1. Craig WA. Pharmacokinetic/pharmacodynamic parameters: rationale for antibacterial dosing of mice and men. Clin Infect Dis. 1998;26(1):1-10; quiz 11-12.
2. Zhang L, Xu N, Xiao S, et al. Regulatory perspectives on designing pharmacokinetic studies and optimizing labeling recommendations for patients with chronic kidney disease. Journal of clinical pharmacology. 2012;52(1 Suppl):79s-90s.
3. Crass RL, Rodvold KA, Mueller BA, Pai MP. Renal Dosing of Antibiotics: Are We Jumping the Gun? Clin Infect Dis. 2019;68(9):1596-1602.
4. Abdulla A, Dijkstra A, Hunfeld NGM, et al. Failure of target attainment of beta-lactam antibiotics in critically ill patients and associated risk factors: a two-center prospective study (EXPAT). Critical care (London, England). 2020;24(1):558.

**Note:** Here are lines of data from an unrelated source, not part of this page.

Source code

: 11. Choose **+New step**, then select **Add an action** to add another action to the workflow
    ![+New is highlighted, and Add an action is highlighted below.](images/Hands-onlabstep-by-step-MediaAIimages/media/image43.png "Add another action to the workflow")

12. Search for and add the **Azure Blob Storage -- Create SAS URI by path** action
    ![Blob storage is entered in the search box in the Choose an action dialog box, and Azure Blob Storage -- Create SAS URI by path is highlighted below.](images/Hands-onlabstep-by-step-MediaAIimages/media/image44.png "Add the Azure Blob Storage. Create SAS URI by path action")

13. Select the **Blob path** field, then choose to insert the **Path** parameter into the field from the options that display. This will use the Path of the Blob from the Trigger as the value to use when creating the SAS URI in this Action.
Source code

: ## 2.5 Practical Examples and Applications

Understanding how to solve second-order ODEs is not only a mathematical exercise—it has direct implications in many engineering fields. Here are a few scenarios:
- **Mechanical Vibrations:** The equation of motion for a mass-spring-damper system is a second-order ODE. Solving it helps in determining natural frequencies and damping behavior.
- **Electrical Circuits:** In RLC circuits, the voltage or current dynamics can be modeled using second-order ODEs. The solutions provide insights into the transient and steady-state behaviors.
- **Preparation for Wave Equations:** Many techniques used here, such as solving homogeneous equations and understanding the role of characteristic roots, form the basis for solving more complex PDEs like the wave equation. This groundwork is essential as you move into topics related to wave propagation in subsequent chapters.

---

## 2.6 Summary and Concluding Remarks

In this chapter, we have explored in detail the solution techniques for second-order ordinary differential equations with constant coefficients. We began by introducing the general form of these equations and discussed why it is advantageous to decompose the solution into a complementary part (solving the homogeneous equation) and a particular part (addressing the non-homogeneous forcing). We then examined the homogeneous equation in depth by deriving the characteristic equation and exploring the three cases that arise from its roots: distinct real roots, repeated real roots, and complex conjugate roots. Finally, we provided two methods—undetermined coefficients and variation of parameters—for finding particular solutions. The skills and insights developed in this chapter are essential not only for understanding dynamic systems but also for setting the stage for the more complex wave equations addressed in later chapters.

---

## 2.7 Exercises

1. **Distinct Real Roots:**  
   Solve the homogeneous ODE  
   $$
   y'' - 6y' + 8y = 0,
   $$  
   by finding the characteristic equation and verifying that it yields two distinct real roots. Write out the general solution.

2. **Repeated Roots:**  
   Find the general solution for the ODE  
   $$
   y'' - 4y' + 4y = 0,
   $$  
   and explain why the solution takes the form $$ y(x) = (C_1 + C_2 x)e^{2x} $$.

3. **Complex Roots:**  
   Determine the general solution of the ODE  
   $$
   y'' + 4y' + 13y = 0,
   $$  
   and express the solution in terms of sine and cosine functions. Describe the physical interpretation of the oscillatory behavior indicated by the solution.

5. Wong G, Briscoe S, McWhinney B, et al. Therapeutic drug monitoring of β-lactam antibiotics in the critically ill: direct measurement of unbound drug concentrations to achieve appropriate drug exposures. Journal of Antimicrobial Chemotherapy. 2018;73(11):3087-3094.
6. Boschung-Pasquier L, Atkinson A, Kastner LK, et al. Cefepime neurotoxicity: thresholds and risk factors. A retrospective cohort study. Clinical microbiology and infection : the official publication of the European Society of Clinical Microbiology and Infectious Diseases. 2020;26(3):333-339.